Energy prospectors in Ohio’s Utica shale will need to install pump jacks or other specialized well equipment to coax crude to the surface, increasing costs to harvest an estimated 5.5 billion barrels of oil.
In the western oil-soaked section of the Utica formation, underground pressure is insufficient to force crude to the surface in commercial quantities, said Jim Pritt, a member of the Utica drilling team for EnerVest Ltd., the largest oil and gas producer in the state.
Drillers haven’t encountered similar low-pressure problems on the eastern side of the state, where output is mostly natural gas and gas liquids such as propane, ethane and butane, he said.
“In the Utica’s oil window, you’re going to need to look at moving some tools in to help lift the oil out,” Pritt said during a gathering of energy industry executives in Columbus on Tuesday.
Pump jacks, known as “nodding donkeys,” are an 87-year-old technology normally used to prolong the life of oil fields nearing depletion. Pump jacks and other artificial-lift techniques such as gas injection are used to increase pressure at the base of oil wells so crude will flow into the hole at a faster rate, increasing production.
New wells in the Bakken shale of North Dakota and Montana generate enough pressure to flow on their own for as long as two years before pump jacks or other so-called artificial-lift equipment is needed, said Jeffrey B. Hume, executive vice chairman of Continental Resources Inc., the dominant Bakken operator.
Chesapeake Energy, holder of the most drilling permits in the Eagle Ford shale in Texas, isn’t using pump jacks or similar tools on a widespread basis on oil wells in that part of Texas, said Jim Gipson, a spokesman for the Oklahoma City-based company.

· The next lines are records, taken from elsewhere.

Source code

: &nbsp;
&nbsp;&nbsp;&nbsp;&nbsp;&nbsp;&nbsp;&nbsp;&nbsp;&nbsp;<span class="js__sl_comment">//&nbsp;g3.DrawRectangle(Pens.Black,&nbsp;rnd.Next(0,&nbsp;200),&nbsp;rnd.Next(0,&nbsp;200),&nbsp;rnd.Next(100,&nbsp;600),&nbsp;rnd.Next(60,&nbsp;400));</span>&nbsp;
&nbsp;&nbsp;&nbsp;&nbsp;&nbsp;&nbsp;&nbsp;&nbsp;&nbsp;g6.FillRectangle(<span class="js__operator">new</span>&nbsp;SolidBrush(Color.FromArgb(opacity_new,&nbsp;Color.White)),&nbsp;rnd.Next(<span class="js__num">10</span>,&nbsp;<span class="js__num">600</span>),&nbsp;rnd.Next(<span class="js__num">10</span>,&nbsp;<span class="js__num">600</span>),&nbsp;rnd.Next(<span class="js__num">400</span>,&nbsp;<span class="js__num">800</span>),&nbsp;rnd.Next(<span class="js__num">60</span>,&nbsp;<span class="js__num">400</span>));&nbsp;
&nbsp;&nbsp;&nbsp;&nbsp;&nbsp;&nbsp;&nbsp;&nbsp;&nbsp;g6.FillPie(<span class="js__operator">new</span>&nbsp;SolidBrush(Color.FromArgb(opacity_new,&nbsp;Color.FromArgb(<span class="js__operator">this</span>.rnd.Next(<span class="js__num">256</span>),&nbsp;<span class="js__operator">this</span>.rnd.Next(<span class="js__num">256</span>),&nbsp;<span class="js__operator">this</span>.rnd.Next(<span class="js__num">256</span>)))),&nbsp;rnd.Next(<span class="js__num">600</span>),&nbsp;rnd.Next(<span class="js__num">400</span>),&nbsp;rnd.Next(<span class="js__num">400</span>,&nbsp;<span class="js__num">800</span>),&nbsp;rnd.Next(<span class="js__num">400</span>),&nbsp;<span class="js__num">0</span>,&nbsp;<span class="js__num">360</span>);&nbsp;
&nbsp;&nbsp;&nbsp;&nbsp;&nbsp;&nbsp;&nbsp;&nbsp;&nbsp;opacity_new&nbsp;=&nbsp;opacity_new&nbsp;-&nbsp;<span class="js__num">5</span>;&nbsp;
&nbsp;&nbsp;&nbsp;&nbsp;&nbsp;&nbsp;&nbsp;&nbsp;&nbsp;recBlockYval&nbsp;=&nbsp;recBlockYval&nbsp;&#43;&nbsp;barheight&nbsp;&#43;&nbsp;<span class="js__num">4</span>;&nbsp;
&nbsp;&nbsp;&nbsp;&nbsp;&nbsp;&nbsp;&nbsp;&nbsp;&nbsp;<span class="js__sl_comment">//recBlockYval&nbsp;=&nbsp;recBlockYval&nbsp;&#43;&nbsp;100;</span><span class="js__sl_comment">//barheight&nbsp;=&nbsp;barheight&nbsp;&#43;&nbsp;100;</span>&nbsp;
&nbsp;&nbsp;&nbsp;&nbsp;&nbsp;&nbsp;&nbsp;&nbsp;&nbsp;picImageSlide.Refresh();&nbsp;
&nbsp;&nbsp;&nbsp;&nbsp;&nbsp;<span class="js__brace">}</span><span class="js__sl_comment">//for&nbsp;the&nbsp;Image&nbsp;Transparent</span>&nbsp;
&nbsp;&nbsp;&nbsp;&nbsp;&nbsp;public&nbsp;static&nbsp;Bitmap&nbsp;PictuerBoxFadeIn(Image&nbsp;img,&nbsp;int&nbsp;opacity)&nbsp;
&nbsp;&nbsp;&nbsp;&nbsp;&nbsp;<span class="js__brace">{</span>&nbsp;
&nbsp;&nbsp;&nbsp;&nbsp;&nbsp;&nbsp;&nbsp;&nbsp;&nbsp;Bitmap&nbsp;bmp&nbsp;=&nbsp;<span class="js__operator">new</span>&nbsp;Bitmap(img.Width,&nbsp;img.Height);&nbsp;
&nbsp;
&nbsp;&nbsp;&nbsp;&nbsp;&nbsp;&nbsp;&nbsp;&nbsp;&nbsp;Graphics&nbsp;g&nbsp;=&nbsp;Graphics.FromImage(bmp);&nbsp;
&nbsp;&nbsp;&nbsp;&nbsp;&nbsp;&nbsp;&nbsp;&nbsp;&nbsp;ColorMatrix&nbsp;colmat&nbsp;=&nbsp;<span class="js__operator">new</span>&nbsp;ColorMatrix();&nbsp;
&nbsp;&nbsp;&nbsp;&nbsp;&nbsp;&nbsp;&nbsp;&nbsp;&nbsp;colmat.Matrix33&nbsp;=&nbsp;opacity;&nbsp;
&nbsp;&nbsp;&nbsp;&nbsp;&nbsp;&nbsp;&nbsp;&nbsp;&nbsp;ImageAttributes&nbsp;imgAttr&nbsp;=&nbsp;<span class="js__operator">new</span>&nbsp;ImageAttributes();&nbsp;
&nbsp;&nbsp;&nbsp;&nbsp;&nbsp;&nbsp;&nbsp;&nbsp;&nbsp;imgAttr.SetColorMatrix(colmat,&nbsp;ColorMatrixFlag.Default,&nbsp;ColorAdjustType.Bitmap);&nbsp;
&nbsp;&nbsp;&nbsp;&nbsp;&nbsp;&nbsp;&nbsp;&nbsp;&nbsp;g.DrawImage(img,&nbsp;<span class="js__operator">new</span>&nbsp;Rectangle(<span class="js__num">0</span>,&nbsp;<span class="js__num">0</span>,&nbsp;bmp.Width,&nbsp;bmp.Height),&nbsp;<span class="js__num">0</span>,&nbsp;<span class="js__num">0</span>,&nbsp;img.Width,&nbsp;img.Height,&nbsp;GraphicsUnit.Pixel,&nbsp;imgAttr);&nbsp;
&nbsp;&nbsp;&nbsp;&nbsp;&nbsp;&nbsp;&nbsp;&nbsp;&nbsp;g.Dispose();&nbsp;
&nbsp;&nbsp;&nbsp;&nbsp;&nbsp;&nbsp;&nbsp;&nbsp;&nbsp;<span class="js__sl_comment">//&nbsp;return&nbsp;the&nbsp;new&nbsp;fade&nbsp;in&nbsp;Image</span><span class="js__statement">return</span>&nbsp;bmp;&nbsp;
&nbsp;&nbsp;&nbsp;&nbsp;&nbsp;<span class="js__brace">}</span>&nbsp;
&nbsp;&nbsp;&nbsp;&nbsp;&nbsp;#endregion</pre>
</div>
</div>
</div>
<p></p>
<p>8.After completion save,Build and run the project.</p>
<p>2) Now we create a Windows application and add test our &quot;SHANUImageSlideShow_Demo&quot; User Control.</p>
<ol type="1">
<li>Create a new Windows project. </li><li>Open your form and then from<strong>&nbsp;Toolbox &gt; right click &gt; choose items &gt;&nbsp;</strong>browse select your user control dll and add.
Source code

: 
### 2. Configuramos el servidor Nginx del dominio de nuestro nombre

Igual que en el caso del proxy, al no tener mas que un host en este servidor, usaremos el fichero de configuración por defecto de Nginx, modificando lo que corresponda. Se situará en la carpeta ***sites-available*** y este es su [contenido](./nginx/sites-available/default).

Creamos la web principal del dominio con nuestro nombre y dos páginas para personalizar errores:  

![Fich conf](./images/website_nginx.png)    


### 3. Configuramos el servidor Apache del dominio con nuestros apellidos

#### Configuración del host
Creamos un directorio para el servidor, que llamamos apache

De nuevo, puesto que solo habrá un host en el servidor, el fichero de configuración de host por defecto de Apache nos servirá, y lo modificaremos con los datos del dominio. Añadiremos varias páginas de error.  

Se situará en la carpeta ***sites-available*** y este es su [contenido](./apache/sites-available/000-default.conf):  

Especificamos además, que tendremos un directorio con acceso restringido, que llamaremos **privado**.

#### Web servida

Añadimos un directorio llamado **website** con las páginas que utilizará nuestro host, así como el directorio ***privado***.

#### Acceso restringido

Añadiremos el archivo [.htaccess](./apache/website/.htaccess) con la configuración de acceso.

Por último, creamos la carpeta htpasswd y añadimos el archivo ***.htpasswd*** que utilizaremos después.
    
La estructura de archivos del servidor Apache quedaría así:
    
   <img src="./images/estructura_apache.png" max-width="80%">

Smaller explorers such as Forest Oil Corp. and Goodrich Petroleum Corp. have been using artificial lift techniques since last year to elevate production rates from some wells in the formation.
In August, Oklahoma-based Devon Energy Corp. reported that it was disappointed in its initial Utica wells in Ohio’s Medina and Ashland counties.
The results from the wells in Medina County’s Harrisville Township and Ashland County’s Clear Creek Township “were not encouraging,” said spokesman David Hager.
The firm is continuing to drill a well in Knox County’s Morgan Township and has filed a permit to drill in Wayne County’s East Union Township.
Devon has been drilling farther to the west than most wells being drilled in Ohio’s Utica shale. It had staked out leases farther west than other drilling companies and was focusing on oil, not natural gas or natural gas liquids.
Devon Energy said it intends to continue drilling in Ohio’s Utica shale but is looking to move eastward.
Most of the Utica drilling has been through wells in Carroll, Harrison, Columbiana, Jefferson, Mahoning, Stark, Portage and Belmont counties. That area has been especially attractive because the prices paid for natural gas have dropped and drillers are finding such gas liquids as ethane, butane and propane.
Ohio’s Utica shale holds recoverable reserves equal to 5.5 billion barrels of oil and 15.7 trillion cubic feet of gas, according to a 2011 estimate from the Ohio Department of Natural Resources. At current prices, the oil would have a value of $484 billion.
Collapsing prices for gas and liquids have accelerated the shift to the western side of the formation where there’s more higher-profit crude, the experts said.
Anadarko Petroleum Corp. has had the biggest successes so far in the oil-prone section of the Utica, Byrne said. During the first quarter, the Texas-based company’s Brookfield well in Noble County had initial 24-hour production equivalent to 731 barrels of crude, 82 percent of which was comprised of crude and an oil-like substance called condensate, he said.